Sex work is work. This work can be exploitative or it can be empowering, or it can just be work that pays the bills, and it can be everything in between. It is everyone’s right to choose their work, that does not harm anyone, and be safe when they do so. Before judging strippers as ‘objectified’ or the people who pay to see them as ‘dysfunctional’, speak to those you want to protect and ask them what they’d like to see in terms of licencing and workplace rights, and what they need from local governments making choices on which venues to licence and how.

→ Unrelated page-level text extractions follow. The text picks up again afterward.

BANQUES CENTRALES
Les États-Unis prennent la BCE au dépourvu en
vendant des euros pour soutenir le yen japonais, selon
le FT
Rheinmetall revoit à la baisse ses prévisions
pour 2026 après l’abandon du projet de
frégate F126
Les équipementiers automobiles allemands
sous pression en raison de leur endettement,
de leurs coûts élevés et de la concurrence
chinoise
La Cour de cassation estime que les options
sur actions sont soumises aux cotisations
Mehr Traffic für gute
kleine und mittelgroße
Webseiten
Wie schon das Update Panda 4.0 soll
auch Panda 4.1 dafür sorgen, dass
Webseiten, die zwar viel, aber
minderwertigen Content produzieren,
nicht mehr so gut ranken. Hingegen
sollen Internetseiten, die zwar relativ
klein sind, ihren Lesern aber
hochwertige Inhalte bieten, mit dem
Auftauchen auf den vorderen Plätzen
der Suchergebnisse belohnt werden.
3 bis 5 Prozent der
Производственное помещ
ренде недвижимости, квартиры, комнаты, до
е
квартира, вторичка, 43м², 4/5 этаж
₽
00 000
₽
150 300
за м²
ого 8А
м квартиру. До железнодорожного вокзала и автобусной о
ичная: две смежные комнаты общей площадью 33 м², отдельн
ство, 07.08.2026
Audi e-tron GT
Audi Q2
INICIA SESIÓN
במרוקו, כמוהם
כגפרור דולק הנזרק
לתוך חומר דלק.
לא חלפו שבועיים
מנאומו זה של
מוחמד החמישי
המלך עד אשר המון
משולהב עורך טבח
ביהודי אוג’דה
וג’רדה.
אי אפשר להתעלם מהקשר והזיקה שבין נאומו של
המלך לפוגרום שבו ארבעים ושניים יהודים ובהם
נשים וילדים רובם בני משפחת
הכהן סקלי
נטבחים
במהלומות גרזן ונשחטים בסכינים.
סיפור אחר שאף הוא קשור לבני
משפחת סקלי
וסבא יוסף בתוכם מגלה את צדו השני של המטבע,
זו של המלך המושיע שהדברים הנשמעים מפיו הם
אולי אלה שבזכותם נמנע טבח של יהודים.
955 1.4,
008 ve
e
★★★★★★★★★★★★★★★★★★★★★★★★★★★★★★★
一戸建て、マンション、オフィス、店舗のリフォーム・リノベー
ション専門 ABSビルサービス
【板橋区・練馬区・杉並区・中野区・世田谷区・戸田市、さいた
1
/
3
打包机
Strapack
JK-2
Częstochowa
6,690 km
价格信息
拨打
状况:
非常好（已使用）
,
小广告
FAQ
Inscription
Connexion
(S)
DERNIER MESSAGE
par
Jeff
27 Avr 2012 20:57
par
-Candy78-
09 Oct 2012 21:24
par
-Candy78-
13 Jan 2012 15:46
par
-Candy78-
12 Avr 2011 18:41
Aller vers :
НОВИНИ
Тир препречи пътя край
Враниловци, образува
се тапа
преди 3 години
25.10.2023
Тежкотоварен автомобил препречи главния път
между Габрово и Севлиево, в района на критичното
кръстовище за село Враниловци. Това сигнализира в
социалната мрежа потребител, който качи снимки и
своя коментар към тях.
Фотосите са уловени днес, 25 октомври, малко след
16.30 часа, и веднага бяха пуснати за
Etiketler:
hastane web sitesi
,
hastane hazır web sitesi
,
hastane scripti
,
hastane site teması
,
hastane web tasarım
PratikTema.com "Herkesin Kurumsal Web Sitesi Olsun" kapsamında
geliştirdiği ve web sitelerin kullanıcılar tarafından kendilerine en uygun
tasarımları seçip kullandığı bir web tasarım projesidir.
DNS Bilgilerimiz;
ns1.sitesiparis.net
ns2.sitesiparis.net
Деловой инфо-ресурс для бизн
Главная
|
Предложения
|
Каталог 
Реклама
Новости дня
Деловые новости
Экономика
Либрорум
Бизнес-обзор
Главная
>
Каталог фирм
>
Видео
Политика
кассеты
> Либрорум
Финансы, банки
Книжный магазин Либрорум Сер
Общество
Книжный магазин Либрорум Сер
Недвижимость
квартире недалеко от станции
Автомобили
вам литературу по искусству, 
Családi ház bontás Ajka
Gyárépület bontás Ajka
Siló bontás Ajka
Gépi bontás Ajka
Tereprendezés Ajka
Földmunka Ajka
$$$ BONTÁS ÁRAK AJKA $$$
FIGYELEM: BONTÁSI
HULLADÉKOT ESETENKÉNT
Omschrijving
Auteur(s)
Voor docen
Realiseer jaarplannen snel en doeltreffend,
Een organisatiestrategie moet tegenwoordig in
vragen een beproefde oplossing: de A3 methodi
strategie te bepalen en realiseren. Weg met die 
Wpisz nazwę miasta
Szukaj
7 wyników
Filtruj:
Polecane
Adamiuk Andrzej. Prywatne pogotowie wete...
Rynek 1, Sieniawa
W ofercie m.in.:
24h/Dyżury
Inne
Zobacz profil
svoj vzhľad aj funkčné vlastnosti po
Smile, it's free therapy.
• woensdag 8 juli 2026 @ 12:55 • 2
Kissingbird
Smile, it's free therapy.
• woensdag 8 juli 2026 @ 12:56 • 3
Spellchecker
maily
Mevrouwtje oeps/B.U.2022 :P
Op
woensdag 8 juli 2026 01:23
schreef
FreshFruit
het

The backbone and defining feature of a patriarchy is the control and restriction of sexual freedom of women, through various means- including the deep shaming of women who choose to make their living through sexual work of any kind. In our society there is often no-one valued lower than a female sex worker, especially by other women. Stripping and dancing in a sexual manner does not dehumanise or devalue anyone. It is not wrong to be sexual, and to be paid to be so if you want to be. There are many other kinds of work that are fundamentally exploitative, and pay a lot less in the process. This insistence that women and others who choose this work are being exploited is part of the problem, not part of fixing it.
You’ve certainly lost my vote, and I hope that someone at WE will read this and reflect on what could be done through conversation with sex workers and a focus on empowerment, not an insistence on sex negativity and shame.